Die Festlegung von Merkel (CDU) auf Jean-Claude Juncker als neuen EU-Kommissionspräsidenten begrüßt der Koalitionspartner: „Gut, dass der öffentliche Druck Merkel zur Kurskorrektur gezwungen hat“, sagte Generalsekretärin Yasmin Fahimi am Freitag in Berlin. „Alles andere wäre auch Wählertäuschung gewesen.“
Die Regierungschefs aus Großbritannien, Ungarn, Schweden und den Niederlanden hatten aber Bedenken gegen eine schnelle Festlegung auf Juncker. Die 28 Staatenlenker setzten den Ratsvorsitzenden Herman Van Rompuy als Vermittler ein, um mit dem Europaparlament und den Hauptstädten über die Toppersonalie zu verhandeln.
Leser*innenkommentare
Normalo
Merkel hat sich in ihrer "Brandrede" gegen den Versuch des Parlaments gewandt, durch die Blitznominierung Junckers am Dienstag Fakten zu schaffen und den Rat zu überfahren. Ich glaube nicht, dass sie davon jetzt unbedingt einen Rückzieher macht.

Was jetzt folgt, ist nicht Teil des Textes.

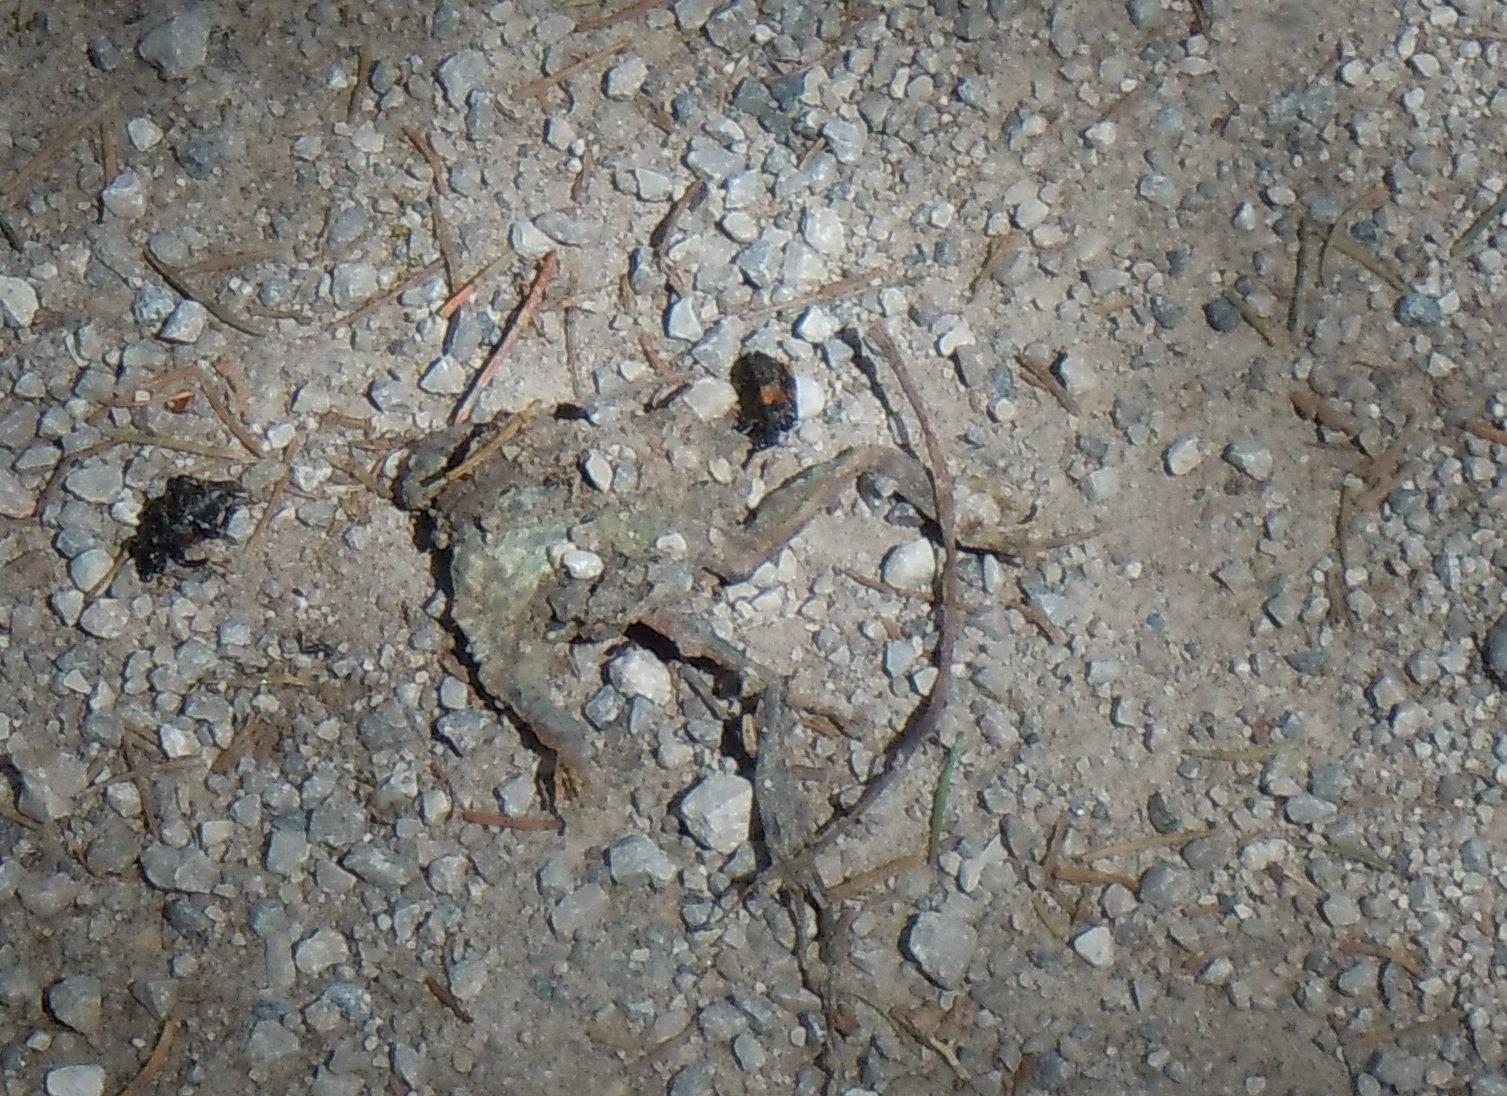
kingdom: Animalia
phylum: Chordata
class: Amphibia
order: Anura
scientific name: Anura
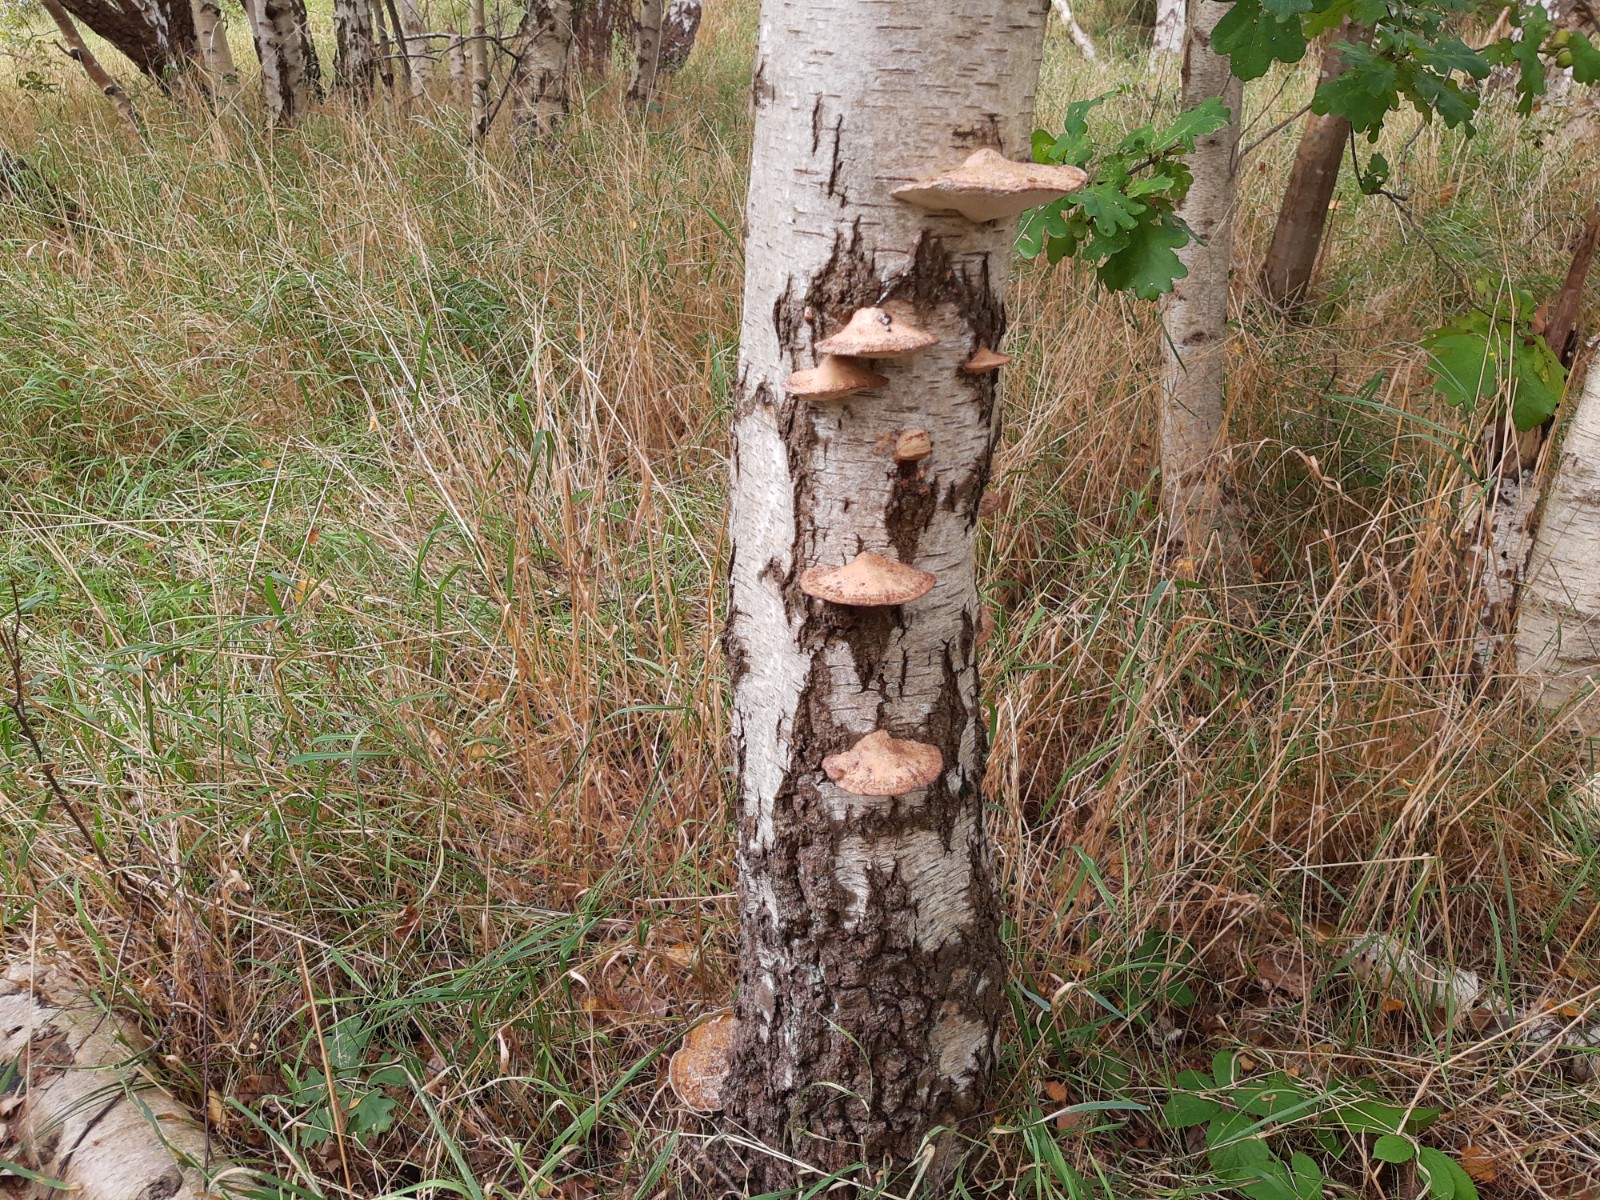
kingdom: Fungi
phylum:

Im Übrigen kann man sich wohl fragen, ob "das Mädchen" sich da nicht - möglicherweise auch nicht zum ersten Mal - eher zum Schein zu etwas zwingen lässt, was eigentlich voll in ihrem Interesse liegt: Ein EVPler als Kommissionspräsident wäre wahrscheinlich gegen einige links regierte Schwergewichte der Union aktuell viel schwerer durchzusetzen gewesen, wenn sie, die konservative Kanzlerin des übermächtigen Deutschland, sich von vornherein aktiv für ihn stark gemacht hätte. Was konnte ihr letztlich Besseres passieren, als dass ausgerechnet Francois Hollande sie mehr oder minder inständig bittet, doch Juncker zu unterstützen? Hollande fand es vorgestern noch unheimlich witzig, dass er hier vor laufenden Kamers für die EVP in die Bresche sprang. Jetzt angesichts von Merkels doch ziemlich bereitwilliger "Kehrtwende" wird ihm das Gekicher vielleicht vergehen...
APOKALYPTIKER
Hey , ... das wird ja richtig spannend ! ANGELA BLEIBE STARK !!!
LOL
Celsus
Wenn da Gabriel etwas kritisieren sollte, dann wäre es doch in Wahrheit der Postenkampf. Um Macht im eigentlichen Sinne geht es doch gar nicht so sehr, weil die SPD doch schon lange keinen nennenswerten anderen Politikansatz mehr hat als die EVP. Die SPD machte es doch auch deutlich, indem sie aus Vereinigungen wie der sozialistischen Internationale ausschied.
Was den Postenkampf betrifft: Das hat doch grundlegend die SPD in dem Fall angezettelt. Das war ein einfacher Trick im Europawahlkampf: Wählt SPD, dann wird ein Deutscher Kommisionspräsident. Wer fragt denn schon nach Inahlten, wenn die nationalistische Fahne rausgeholt wird? Haben denn all die Wähler mal gefragt, ob der Kandidat der SPD auch gegen das gehasste TTIP ist? Wollte jemand von ihm wissen, wie es nach seiner Auffassung im Wirtschaftskrieg gegen Russland weitergehen soll und wie die Auswirkungen auf die deutsche Wirtschaft sein würden?
Einige hätte es interessiert. Aber es gab kein einziges Interview dazu. Standen die für die taz und andere Medien alle nicht für Interviews bereit? Selbst im Wahlkampf nicht? Auch das hätte ich gerne im Wahlkampf noch gehört.